De Azorín, en su sesquicentenario (y algo más sobre Castilla)
Por Manuel Prendes Guardiola, publicado el 24 de enero de 2023Resiste tenazmente al olvido José Martínez Ruiz (1873-1967), escritor español recordado por el atildado seudónimo de Azorín. Rompió moldes como joven periodista y narrador en el paso del siglo XIX al XX, y durante su larga madurez supo reinventarse, como hoy se dice, para ganar la atención y el respeto de las sucesivas generaciones de escritores de la llamada «Edad de Plata» de la cultura española (el medio siglo que antecedió a la devastadora guerra civil de 1936), y aún más allá de esta. Por no marcharnos muy lejos, llamaré la atención sobre su influencia en los Paisajes peruanos de José de la Riva Agüero, o la predilección que por él ha manifestado siempre Mario Vargas Llosa. La literatura en nuestro idioma encuentra en Azorín un original precursor de innovaciones de la narrativa universal del siglo XX: ensaya la pura introspección y la rigurosa objetividad, percibe el tiempo como un problema existencial y de la percepción, concede protagonismo a objetos a cuyo conjuro despierta la memoria, o reinterpreta y moderniza los clásicos de la literatura.
Fue un maestro asimismo de la literatura de viajes, lo cual se percibe, así como bastante de lo que acabo de enumerar, en las páginas de Castilla (1912), uno de sus más famosos libros. Lo componen varios capítulos de difícil clasificación: ¿son artículos, son crónicas, son descripciones, son cuentos? Lo que los amalgama, podríamos considerar que es la poesía. La contenida emoción, el sereno ritmo del lenguaje se acaban imponiendo a los pasajes más eruditos o descriptivos, como ya comprobamos en la siguiente expansión del capítulo inicial, «Los ferrocarriles»: «Sí; tienen una profunda poesía los caminos de hierro. Las tienen las anchas, inmensas estaciones de las grandes urbes, con su ir y venir incesante—vaivén eterno de la vida—de multitud de trenes; los silbatos agudos de las locomotoras que repercuten bajo las vastas bóvedas de cristales; el barbotar clamoroso del vapor en las calderas; el zurrir estridente de las carretillas; el tráfago de la muchedumbre; el llegar raudo, impetuoso, de los veloces expresos; el formar pausado de los largos y brillantes vagones de los trenes de lujo que han de partir un momento después; el adiós de una despedida inquebrantable, que no sabemos qué misterio doloroso ha de llevar en sí; el alejarse de un tren hacia las campiñas lejanas y calladas, hacia los mares azules…».

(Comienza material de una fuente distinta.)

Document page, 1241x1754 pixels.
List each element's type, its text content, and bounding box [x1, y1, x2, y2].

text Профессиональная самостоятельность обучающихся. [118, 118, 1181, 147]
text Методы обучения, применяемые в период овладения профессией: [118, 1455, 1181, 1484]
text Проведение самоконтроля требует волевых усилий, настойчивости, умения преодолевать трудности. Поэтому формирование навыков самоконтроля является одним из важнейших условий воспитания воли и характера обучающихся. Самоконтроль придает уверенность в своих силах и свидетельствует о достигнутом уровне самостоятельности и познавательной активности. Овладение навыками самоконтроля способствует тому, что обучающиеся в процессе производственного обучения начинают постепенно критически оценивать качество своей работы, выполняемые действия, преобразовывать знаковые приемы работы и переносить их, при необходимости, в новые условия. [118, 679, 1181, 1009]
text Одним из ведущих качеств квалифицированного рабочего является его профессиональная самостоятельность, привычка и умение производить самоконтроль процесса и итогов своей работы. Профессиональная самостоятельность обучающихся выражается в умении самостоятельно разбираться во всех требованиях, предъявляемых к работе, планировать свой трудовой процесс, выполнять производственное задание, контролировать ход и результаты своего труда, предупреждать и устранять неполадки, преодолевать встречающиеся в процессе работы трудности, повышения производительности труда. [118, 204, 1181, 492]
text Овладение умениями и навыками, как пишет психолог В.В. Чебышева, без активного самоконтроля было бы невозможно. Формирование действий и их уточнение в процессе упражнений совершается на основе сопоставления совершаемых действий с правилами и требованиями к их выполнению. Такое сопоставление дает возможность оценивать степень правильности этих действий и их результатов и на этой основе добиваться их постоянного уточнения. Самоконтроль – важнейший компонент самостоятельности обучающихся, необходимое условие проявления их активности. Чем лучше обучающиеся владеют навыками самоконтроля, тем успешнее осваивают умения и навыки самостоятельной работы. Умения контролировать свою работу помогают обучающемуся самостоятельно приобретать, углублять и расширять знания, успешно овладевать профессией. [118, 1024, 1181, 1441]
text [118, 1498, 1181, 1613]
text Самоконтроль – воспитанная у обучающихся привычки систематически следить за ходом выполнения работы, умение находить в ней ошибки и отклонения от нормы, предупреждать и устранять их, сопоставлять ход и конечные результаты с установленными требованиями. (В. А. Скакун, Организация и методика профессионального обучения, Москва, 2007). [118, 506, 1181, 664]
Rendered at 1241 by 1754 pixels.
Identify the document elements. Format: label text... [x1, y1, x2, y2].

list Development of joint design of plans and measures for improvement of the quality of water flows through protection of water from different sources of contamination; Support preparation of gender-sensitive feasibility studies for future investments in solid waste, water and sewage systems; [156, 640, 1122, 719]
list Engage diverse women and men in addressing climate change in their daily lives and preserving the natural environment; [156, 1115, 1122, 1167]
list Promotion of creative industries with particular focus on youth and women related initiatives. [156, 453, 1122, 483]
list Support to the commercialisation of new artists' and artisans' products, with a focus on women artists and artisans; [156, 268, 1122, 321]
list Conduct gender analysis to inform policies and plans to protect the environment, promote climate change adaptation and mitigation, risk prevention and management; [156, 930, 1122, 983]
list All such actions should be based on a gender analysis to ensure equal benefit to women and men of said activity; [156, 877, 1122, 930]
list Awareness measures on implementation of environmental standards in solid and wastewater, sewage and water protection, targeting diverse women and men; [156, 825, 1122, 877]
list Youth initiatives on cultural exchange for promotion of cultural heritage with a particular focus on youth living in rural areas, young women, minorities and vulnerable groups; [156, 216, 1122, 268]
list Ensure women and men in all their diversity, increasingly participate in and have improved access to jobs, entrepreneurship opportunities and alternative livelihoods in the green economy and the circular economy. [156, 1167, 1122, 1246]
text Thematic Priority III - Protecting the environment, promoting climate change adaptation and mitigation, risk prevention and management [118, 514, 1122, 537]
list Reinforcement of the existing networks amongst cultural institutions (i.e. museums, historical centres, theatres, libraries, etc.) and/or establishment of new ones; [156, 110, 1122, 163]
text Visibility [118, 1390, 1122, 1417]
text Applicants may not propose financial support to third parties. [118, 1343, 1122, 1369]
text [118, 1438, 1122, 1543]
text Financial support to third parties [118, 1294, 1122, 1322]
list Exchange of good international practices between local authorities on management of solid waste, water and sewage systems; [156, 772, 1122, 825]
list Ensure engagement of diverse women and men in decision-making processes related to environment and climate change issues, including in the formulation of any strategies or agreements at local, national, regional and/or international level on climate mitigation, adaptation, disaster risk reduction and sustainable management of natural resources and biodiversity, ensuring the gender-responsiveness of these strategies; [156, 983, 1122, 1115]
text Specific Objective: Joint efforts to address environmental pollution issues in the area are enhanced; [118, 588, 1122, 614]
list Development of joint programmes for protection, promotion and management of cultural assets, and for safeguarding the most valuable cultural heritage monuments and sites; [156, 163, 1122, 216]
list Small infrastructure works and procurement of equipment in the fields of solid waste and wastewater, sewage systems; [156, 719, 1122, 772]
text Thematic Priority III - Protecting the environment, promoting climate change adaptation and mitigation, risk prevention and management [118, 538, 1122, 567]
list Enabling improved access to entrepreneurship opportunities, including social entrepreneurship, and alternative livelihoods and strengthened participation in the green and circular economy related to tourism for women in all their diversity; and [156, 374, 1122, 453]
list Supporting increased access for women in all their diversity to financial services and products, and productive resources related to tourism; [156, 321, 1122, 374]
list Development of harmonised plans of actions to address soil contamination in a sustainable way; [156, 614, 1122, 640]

Castilla presenta espacios al lector: paisajes y poblaciones, viviendas y estancias. Donde no llega su mirada atenta y detallista –por algo Azorín acabó siendo un apasionado del cine–, alcanzan la memoria y el saber que atesoran los libros. Los lugares y los objetos permanecen más que las personas; unen el hoy con el ayer y a veces los confunden. Se suceden las generaciones, pero siempre descubriremos a través de una ventana, con la mano apoyada en la mejilla, un hombre pensativo y melancólico.
En una de sus páginas leemos el famoso aforismo «Vivir es ver volver», y una melancólica conciencia de eterno retorno impregna la obra entera: diversos personajes regresan a los lugares que conocieron en su juventud para vivir íntimamente la agridulce sensación del reencuentro y de la pérdida. Algunos puede que sean conocidos del lector: el Calixto de la Celestina, por gracia de la ficción salvado de la muerte y casado con Melibea, presencia cómo su hija recibe la inesperada visita de un galán; Constanza, la «ilustre fregona» cervantina, vuelve al Mesón del Sevillano para encontrar que «todo es más reducido y más mezquino de lo que ella veía con los ojos del espíritu. Nadie la conoce en la casa ni nadie la recuerda…». Fuera, esos trenes con que se abre y cierra Castilla seguirán recorriendo veloces el paisaje y llevando la mudanza a los páramos castellanos, pero entretanto, el ritmo de la vida lo seguirá marcando la secular catedral, con la morosa cadencia de sus campanadas.